Son travail souligne également l'importance et la résurgence des rituels magiques. L'individu, ayant perdu ses repères dans un espace urbain conçu essentiellement pour le travail, cherche son équilibre, sa délivrance.

 

Mohamed Amine Ait Hammou présente le jeu d'argent marocain, Swirti, à la Halle Tropisme de Montpellier (photos Naomi Bernard).

 

Mohamed Amine Ait Hammou est un scénographe, réalisateur et vidéaste. Il a 37 ans et vit à Tanger. Après avoir fréquenté l'École des Beaux-Arts de Tétouan, il a étudié l'art dramatique puis s'est inscrit à l'École Supérieure des Arts Visuels de Marrakech. Aujourd'hui, il crée des décors de théâtre, du mapping vidéo et nous propose, dans le cadre de LEADART, une installation interactive inspirée d'un jeu d'argent populaire dans les foires marocaines appelé Swirti.

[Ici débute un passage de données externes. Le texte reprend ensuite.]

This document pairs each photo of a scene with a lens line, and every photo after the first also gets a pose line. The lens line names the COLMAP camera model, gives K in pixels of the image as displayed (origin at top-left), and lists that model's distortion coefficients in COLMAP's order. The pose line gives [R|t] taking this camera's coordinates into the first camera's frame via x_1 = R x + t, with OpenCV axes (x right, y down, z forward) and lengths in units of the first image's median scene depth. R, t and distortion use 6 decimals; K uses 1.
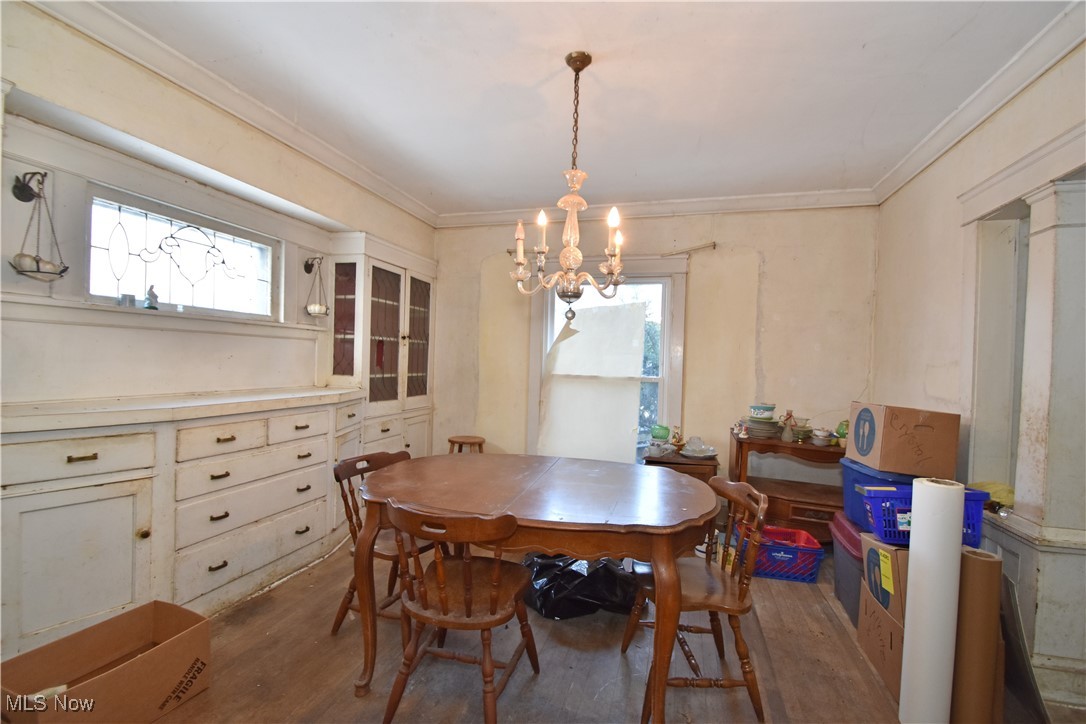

Il s'agit d'atteindre, avec des pièces de monnaie, un découpage du Maroc flottant au-dessus d'une carte du monde. En lançant la pièce, vous écrivez votre souhait le plus cher dans un livre blanc, disposé à cet effet. Tous ces souhaits, rêves et désirs seront ensuite publiés dans Le livre de l'espoir. Cette installation, aussi enfantine qu'elle puisse paraître, pose avant tout la question de l'espace public. Comment partager, s'approprier, ou réinventer l'espace public dans une ville où il n'est pas permis d'en parler ?

"Mes thèmes préférés sont l'espoir et la désillusion. Pourquoi quittons-nous notre pays au lieu de réaliser nos rêves chez nous ? Pourquoi regarder ailleurs, et souvent très loin, alors qu'on a tout sous les pieds ?". s'interroge Amine Ait Hammou.

Dans la même veine de réflexion, il a animé des ateliers avec le Centre culturel américain ou avec des acteurs professionnels marocains. Il s'interroge notamment sur l'idéal de beauté : "Pourquoi sommes-nous tous habillés à la mode occidentale, plutôt que de porter nos vêtements traditionnels, beaucoup plus pratiques et confortables ?".

Il organise un défilé de mode avec des vêtements récupérés dans des friperies. Il met en scène les participants qui s'improvisent modèles pour le jeu, pour le plaisir de se réinventer. Mohamed Amine Ait Hammou, dans ses créations, emprunte à sa curiosité presque enfantine, d'une apparente naïveté, derrière laquelle se cache une profonde réflexion et une immense tendresse envers ses contemporains.

 

 

 

 

Nora Ounnas Leroy est une photojournaliste franco-algérienne d'origine égyptienne et italienne basée à Montpellier. Elle a travaillé dans la communication et est également écrivain, compositeur et chanteuse. Elle a travaillé auparavant dans le cinéma et la télévision, connaît bien la scène de l'art contemporain et s'est intéressée aux énergies alternatives et au développement local.